TEXTE FOURNI »

↓↓↓

La petite plaine qui occupe le fond du golfe de Kissamos et qui formait autrefois la banlieue de Polyrrhénie a gardé le nom tout grec de Mésogée. Le cap Corycos, dont les âpres montagnes la bornent à l’ouest, est horriblement nu et décharné : aucun village ; de route, point. Un détestable sentier où, même avec des mulets, il faut souvent mettre pied à terre, conduit en face de la petite île où se trouve Grabuse, château qui joue un grand rôle dans l’histoire des guerres de Venise contre les Turcs et des luttes récentes de l’indépendance grecque. Le pas le plus dangereux, c’est un endroit connu dans le pays sous le nom de Kaki-Scala, mot à mot le mauvais escalier, de grands murs d’une belle roche rouge tombent à pic dans l’eau profonde et bleue ; de quelque distance, à peine croirait-on qu’une chèvre ou un écureuil pût, en s’accrochant aux anfractuosités de la pierre, trouver une route parmi ces escarpemens, et pourtant hommes et mulets y passent ; comment ? on ne sait trop, mais ils y passent. Tout dans ce lieu est étrange et saisissant, la couleur du roc, sa forme bizarre et tourmentée, ses saillies sans nombre et ses pointes aiguës, l’idée enfin qu’il suffirait d’un faux pas pour tomber dans l’abîme, sans espoir de salut.

↑↑↑

CONSIGNES »
(A) Relevez tous les animaux nommés dans le texte fourni.
(B) D'après le texte fourni, que signifie mot à mot le nom Kaki-Scala ?
(C) Présentez sous forme de liste le paragraphe du texte fourni qui commence par « La petite plaine qui occupe », en gardant ses faits principaux.

RELEVÉ »
↓↓↓

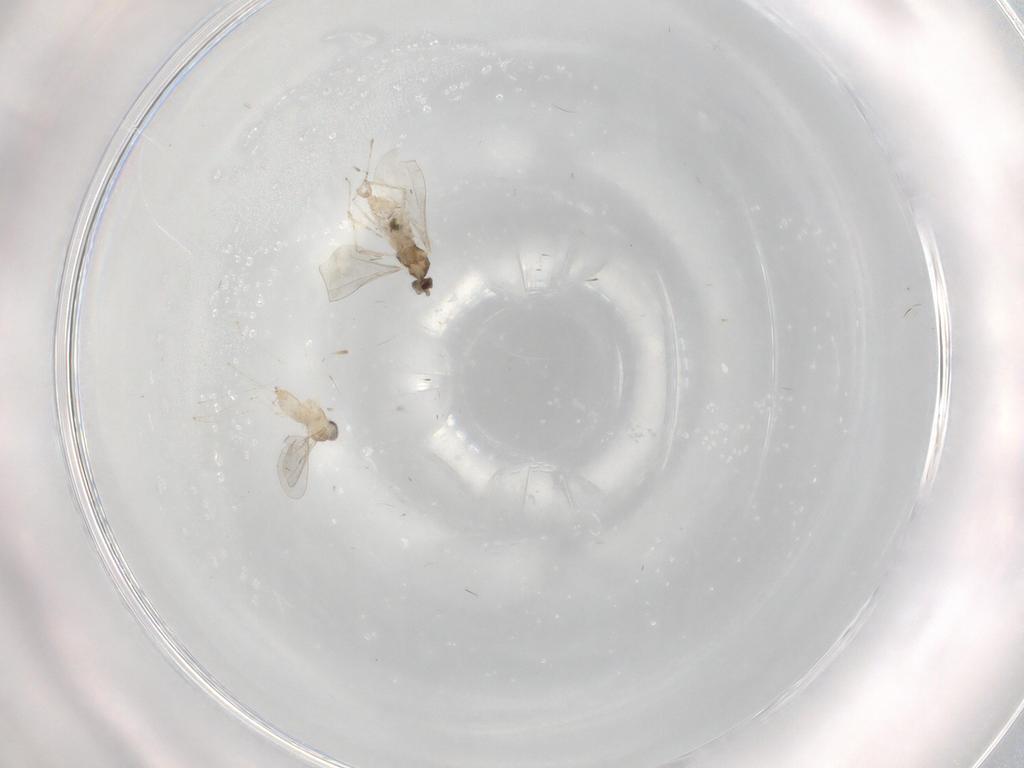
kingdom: Animalia
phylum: Arthropoda
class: Insecta
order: Diptera
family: Cecidomyiidae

↑↑↑

RÉPONSES ATTENDUES »
(A) Les mulets, la chèvre, l'écureuil.

(B) Il signifie « le mauvais escalier ».

(C)
- La petite plaine au fond du golfe de Kissamos, ancienne banlieue de Polyrrhénie, porte encore le nom grec de Mésogée.
- À l'ouest, elle est bornée par les montagnes du cap Corycos, nu et décharné, sans village ni route.
- Un très mauvais sentier, où il faut souvent descendre même des mulets, mène en face de l'île de Grabuse.
- Le château de Grabuse a joué un grand rôle dans les guerres de Venise contre les Turcs et dans les luttes de l'indépendance grecque.
- Le passage le plus dangereux est la Kaki-Scala, « le mauvais escalier ». Ses murs de roche rouge tombent à pic dans une eau profonde.
- Ce passage semble impraticable, mais hommes et mulets le franchissent.
- Le lieu saisit par la couleur et la forme tourmentée du roc, par ses saillies et ses pointes, et par la crainte qu'un faux pas fasse tomber dans l'abîme.